3.29 The ERG stated that the time available to review the new evidence submitted by the manufacturer did not allow detailed modifications to be made to the modified Markov model. Instead it used the information contained in the 'in-trial' analysis, together with the additional exploratory survival analysis, to generate modified cost-effectiveness results.
3.30 The ERG noted that an extract of individual patient data from the JMDB trial was included by the manufacturer in the 'in-trial' cost-effectiveness analysis. This was restricted to the population of patients with NSCLC and included only information relating to chemotherapy treatment cycles and overall survival, that is, the timing of death or censoring. No information was provided about response to treatment or the time of confirmed disease progression. This data made it possible for the ERG to consider what was the most appropriate estimate of survival gain and utility gain attributable to pemetrexed within the JMDB trial, and thus whether it was possible to estimate the likely change in patient outcomes when treatment was limited to four cycles instead of the maximum of six cycles used in the trial. The ERG classified patients according to the last cycle in which they received a dose of pemetrexed or gemcitabine. Initial examination of Kaplan-Meier survival charts by the ERG indicated that patients could be classified into three groups that were mainly homogeneous with respect to prognosis: up to two cycles, three to four cycles and five to six cycles of chemotherapy. In the absence of specific information on disease progression or treatment discontinuation, these divisions should reflect the approximate time when patients leave the stable or response states. The ERG considered that this analysis provided a basis for considering the possible effects of limiting treatment duration.
3.31 The results of the ERG's exploratory analysis suggested that for six cycles of chemotherapy, the ICER for pemetrexed/cisplatin compared with gemcitabine/cisplatin was £28,241 per QALY gained for non-squamous patients and £23,598 per QALY gained for adenocarcinoma and large-cell carcinoma patients. When the number of cycles was reduced to four the ICERs were £20,497 and £17,162 per QALY gained respectively.
3.32 The ERG explored two scenarios to account for the potential consequences of reducing the number of chemotherapy cycles. First, if overall survival is related to tumour response, the overall survival gain lost when chemotherapy is stopped sooner can be estimated from the response rate difference (19%). Secondly, if overall survival is related to drug exposure, the overall survival gain lost when chemotherapy is stopped sooner can be estimated as the proportion of treatment cycles given beyond four cycles (32%).

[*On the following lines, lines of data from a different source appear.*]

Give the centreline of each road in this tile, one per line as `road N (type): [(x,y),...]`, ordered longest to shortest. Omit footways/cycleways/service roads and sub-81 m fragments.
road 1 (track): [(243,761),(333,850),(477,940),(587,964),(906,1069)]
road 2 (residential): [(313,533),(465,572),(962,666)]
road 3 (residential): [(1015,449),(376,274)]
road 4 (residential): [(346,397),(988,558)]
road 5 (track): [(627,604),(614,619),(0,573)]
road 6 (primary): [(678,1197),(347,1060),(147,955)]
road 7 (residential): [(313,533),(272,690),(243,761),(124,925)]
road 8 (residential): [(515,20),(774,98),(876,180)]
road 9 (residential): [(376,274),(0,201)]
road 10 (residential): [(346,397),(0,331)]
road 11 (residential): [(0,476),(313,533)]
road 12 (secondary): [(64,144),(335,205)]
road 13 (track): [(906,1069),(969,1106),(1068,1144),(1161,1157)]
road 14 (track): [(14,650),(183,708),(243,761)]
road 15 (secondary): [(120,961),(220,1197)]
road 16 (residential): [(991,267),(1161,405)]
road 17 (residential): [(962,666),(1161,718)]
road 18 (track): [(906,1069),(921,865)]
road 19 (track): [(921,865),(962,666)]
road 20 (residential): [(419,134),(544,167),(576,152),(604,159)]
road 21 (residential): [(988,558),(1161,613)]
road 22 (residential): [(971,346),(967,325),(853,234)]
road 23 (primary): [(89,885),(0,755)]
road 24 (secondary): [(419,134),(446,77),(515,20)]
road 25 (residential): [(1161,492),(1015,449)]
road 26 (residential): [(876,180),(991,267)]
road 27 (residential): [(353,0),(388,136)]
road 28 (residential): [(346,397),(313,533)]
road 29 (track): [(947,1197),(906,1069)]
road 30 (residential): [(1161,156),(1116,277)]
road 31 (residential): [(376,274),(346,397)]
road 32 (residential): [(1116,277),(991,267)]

3.33 For four cycles of pemetrexed/cisplatin in the population included in the licence (those with non-squamous histology), the exploratory analyses described in 3.32 led to an ICER of £25,336 for a 19% reduction in the overall survival gain, and £30,142 for a 32% reduction in the overall survival gain. For the treatment of patients with adenocarcinoma and large-cell carcinoma subgroup, the respective ICERs were £21,214 and £25,239.
3.34 The ERG noted that gemcitabine's patent ended this year (2009), and that generic versions are already being marketed. The ERG explored the potential impact of some market price changes, and noted that they adversely affected the cost-effectiveness estimates for pemetrexed/cisplatin.
3.35 Full details of all the evidence are in the manufacturer's submission and the ERG report.